La broderie d’applique de velours est maintenue par couture et liserée d’une ganse –gros fil formé d’une âme entourée d’un fil de soie perpendiculaire- ou par un cordonnet –gros fil constitué de plusieurs fils retors.

Dans les motifs floraux du fond et du dosseret on reconnaît, outre la tulipe, la narcisse, l’œillet et la rose brodés au fil de soie au passé empiétant. Cette technique appelée aussi peinture à l’aiguille permet de jouer sur l’interpénétration des couleurs et de suivre les courbes du dessin.

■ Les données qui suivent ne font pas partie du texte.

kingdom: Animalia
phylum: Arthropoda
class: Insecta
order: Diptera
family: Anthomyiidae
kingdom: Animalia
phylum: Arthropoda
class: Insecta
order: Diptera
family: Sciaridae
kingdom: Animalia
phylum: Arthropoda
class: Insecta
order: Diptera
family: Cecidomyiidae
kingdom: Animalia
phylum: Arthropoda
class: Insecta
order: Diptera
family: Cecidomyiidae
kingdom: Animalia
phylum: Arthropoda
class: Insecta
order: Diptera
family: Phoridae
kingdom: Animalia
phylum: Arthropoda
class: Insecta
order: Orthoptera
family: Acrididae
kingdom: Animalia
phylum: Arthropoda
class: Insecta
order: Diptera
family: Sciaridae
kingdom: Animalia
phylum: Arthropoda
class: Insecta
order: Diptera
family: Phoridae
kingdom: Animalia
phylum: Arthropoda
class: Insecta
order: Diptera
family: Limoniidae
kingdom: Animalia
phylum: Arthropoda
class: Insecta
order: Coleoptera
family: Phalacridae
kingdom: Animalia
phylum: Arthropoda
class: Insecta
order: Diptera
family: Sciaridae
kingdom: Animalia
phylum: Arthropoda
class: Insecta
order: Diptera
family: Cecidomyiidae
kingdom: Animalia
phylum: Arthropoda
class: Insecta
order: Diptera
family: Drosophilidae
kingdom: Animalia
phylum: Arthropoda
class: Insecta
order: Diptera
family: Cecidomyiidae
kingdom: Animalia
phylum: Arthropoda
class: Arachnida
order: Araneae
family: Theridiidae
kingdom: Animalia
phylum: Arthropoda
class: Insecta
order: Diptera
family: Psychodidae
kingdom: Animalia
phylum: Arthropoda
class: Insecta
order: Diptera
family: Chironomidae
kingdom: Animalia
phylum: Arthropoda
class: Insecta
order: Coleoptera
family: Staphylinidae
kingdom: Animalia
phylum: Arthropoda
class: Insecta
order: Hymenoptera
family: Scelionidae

Une mention particulière pour la tulipe originaire d’Asie centrale et qui à l’état sauvage pousse aussi en Anatolie et à Chypre ; cultivée dans les jardins du sultan Soliman le Magnifique, elle furt dérobée et devint un emblème royal et un objet de spéculation avec crash boursier vers1634
La fidèle représentation des fleurs rappelle l’intérêt de cette époque pour la nature et l’étude des plantes venues du Nouveau Monde qui ouvrit la voie à une description et un classement plus scientifique de la botanique

L’ensemble des vagues brodées de motifs évoquent un parterre floral à la française, fait pour la promenade de l’œil, aux conceptions curvilignes comme ceux que réalisa Claude Mollet à la fin de la Renaissance pour les parterres du château de Fontainebleau.